Environ 11 millions de tonnes de plastique se retrouvent chaque année dans les océans, causant des dommages aux habitats de la faune, aux humains et aux animaux, selon un rapport sur la pollution des océans l’année dernière. Si aucune mesure n’est prise, les déchets plastiques tripleront presque d’ici 2040, car l’humanité utilise de plus en plus les plastiques à base d’hydrocarbures, qui ne se dégradent pas naturellement. La quantité cumulée de plastique dans l’océan pourrait atteindre 600 millions de tonnes dans 20 ans.

Des études menées par l’Ifremer, l’institut français de recherche et d’exploitation des mers, montrent que les poissons peuvent effectivement expulser de petits morceaux de plastique vierge comme ceux du naufrage du Sri Lanka, selon le chef de projet François Galgani. Si des bactéries et du plancton locaux se coincent dans le plastique et s’échouent dans d’autres pays et continents, cela peut perturber les écosystèmes existants. Ce phénomène s’est produit à la suite de la catastrophe de Fukushima au Japon, a déclaré Galgani, qui conseille également l’Organisation maritime internationale sur les questions environnementales liées au transport maritime.
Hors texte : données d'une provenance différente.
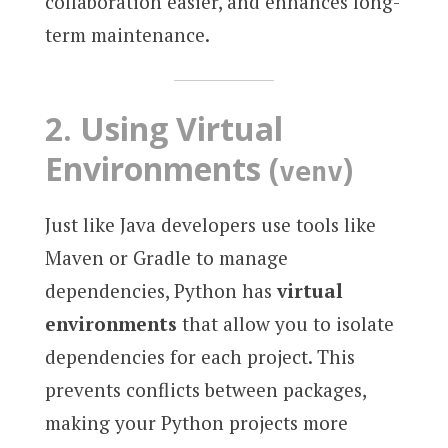
collaboration easier, and enhances long-
term maintenance.
2.
Using Virtual
Environments (
)
venv
Just like Java developers use tools like
Maven or Gradle to manage
dependencies, Python has
virtual
environments
that allow you to isolate
dependencies for each project. This
prevents conflicts between packages,
making your Python projects more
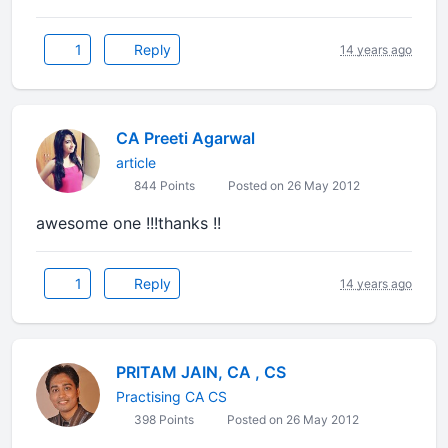
1
Reply
14 years ago
CA Preeti Agarwal
article
844 Points
Posted on 26 May 2012
awesome one !!!thanks !!
1
Reply
14 years ago
PRITAM JAIN, CA , CS
Practising CA CS
398 Points
Posted on 26 May 2012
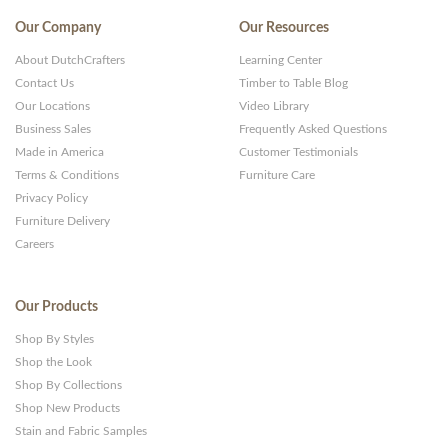
Our Company
Our Resources
About DutchCrafters
Learning Center
Contact Us
Timber to Table Blog
Our Locations
Video Library
Business Sales
Frequently Asked Questions
Made in America
Customer Testimonials
Terms & Conditions
Furniture Care
Privacy Policy
Furniture Delivery
Careers
Our Products
Shop By Styles
Shop the Look
Shop By Collections
Shop New Products
Stain and Fabric Samples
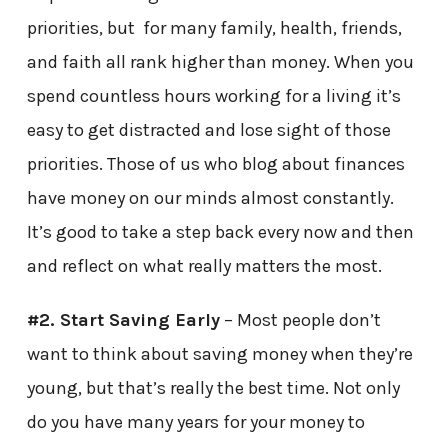
priorities, but for many family, health, friends,
and faith all rank higher than money. When you
spend countless hours working for a living it’s
easy to get distracted and lose sight of those
priorities. Those of us who blog about finances
have money on our minds almost constantly.
It’s good to take a step back every now and then
and reflect on what really matters the most.
#2. Start Saving Early
– Most people don’t
want to think about saving money when they’re
young, but that’s really the best time. Not only
do you have many years for your money to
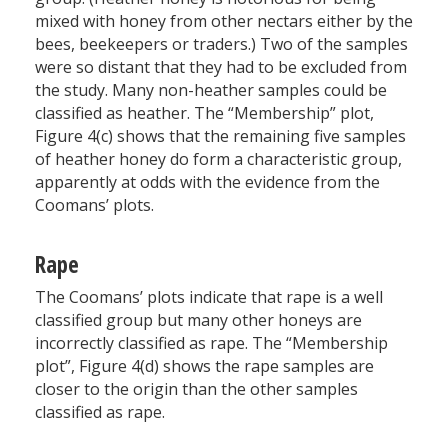
mixed with honey from other nectars either by the
bees, beekeepers or traders.) Two of the samples
were so distant that they had to be excluded from
the study. Many non-heather samples could be
classified as heather. The “Membership” plot,
Figure 4(c) shows that the remaining five samples
of heather honey do form a characteristic group,
apparently at odds with the evidence from the
Coomans’ plots.
Rape
The Coomans’ plots indicate that rape is a well
classified group but many other honeys are
incorrectly classified as rape. The “Membership
plot”, Figure 4(d) shows the rape samples are
closer to the origin than the other samples
classified as rape.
Certains dommages potentiels peuvent être évités en chargeant des plombs au niveau du pont ou en dessous plutôt qu’en haut, selon Galgani. Mais les armateurs ont tendance à mettre ces conteneurs en haut parce qu’ils sont les moins chers et ils laissent les marchandises les plus chères en bas. « Nous savons que certains armateurs chargent des navires avec plus de conteneurs qu’ils ne le devraient », a déclaré Galgani. « Ensuite, les capitaines jettent les conteneurs par-dessus le bord car ils peuvent mettre en danger la sécurité de tout le navire. »

Même si les autorités parviennent à sceller les conteneurs de pétrole à bord du X-Press Pearl, le carburant restera au fond de l’océan et pourrait commencer à fuir à tout moment.

« Peut-être qu’une marée noire ne touchera pas la côte sri-lankaise dans les prochains jours ou mois », a déclaré Galgani. « Mais dans 30, 40 ou 50 ans, il y aura une fuite, et les hydrocarbures finiront par y arriver. Même s’il semble que le problème soit résolu aujourd’hui, il s’agit simplement d’une pollution retardée dans le temps.